Cloudy promises

Amazon S3 was down for 8 hours today. (So was SQS, but nobody seemed to care. I guess there aren’t a lot of loud, public-facing SQS users.)

This should make a lot of companies rethink their reliance on Amazon Web Services or any significant architectural requirement that they can’t control. Some things to think about:

  • What if your entire site depended on SimpleDB, and it had an unscheduled 8-hour outage a few times per year?
  • This happened through a Sunday afternoon. It didn’t matter as much for most customers because most U.S.-targeted sites have low traffic on the weekends. But what if it was down for the 8 hours that cover an entire Monday EST workday? (It only missed by about 20 hours.)
  • What if Google App Engine goes down and your app is hosted there?
  • If you had to completely dump and replace your reliance on any single infrastructure provider, how long would you be down? How much code would need to be designed, written, and tested? What infrastructure changes would you require, and how quickly could you get what you needed?
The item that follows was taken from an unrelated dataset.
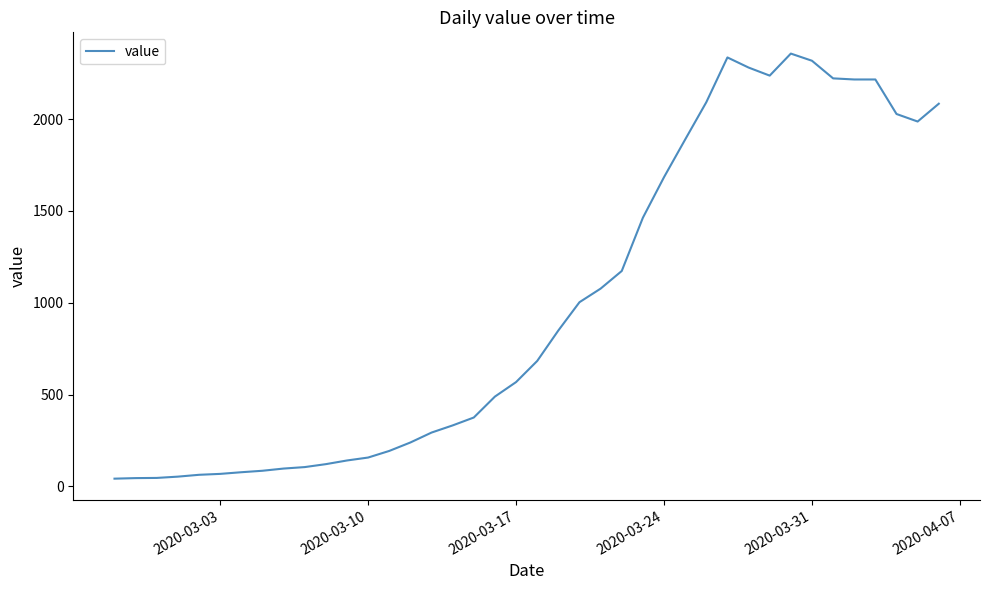

What is the difference between the maximum and minimum values?

2315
That last one’s interesting because there isn’t a drop-in replacement for many of these services. It’s not just a matter of pointing your app at a different set of servers — you can’t, for instance, run a compatible backup instance of S3 or EC2 on your own infrastructure.

The cloud

Part of the promise of “cloud” services is that you don’t have to worry about their infrastructure. In theory, these services should tolerate individual failures transparently — you should never have to worry about one of S3’s servers dying and losing your files.

But this isn’t the first time that AWS has had major, service-wide downtime. Individual hard drives and servers can indeed fail without us noticing, but if a system-wide problem occurs such as a software bug, a cascading overload, or a natural disaster hitting a datacenter, the entire service is affected. Instead of one service failing, all services are taken down and all customers are affected.

The promise of the cloud is flawed. It’s a leaky abstraction. We’re sold on the idea of a bulletproof, hands-off service that we’ll never need to think about and that abstracts away the petty vulnerabilities of individual servers. But in reality, the cloud itself is still running on a bunch of individual servers, and it’s still built and operated by a bunch of fallible humans.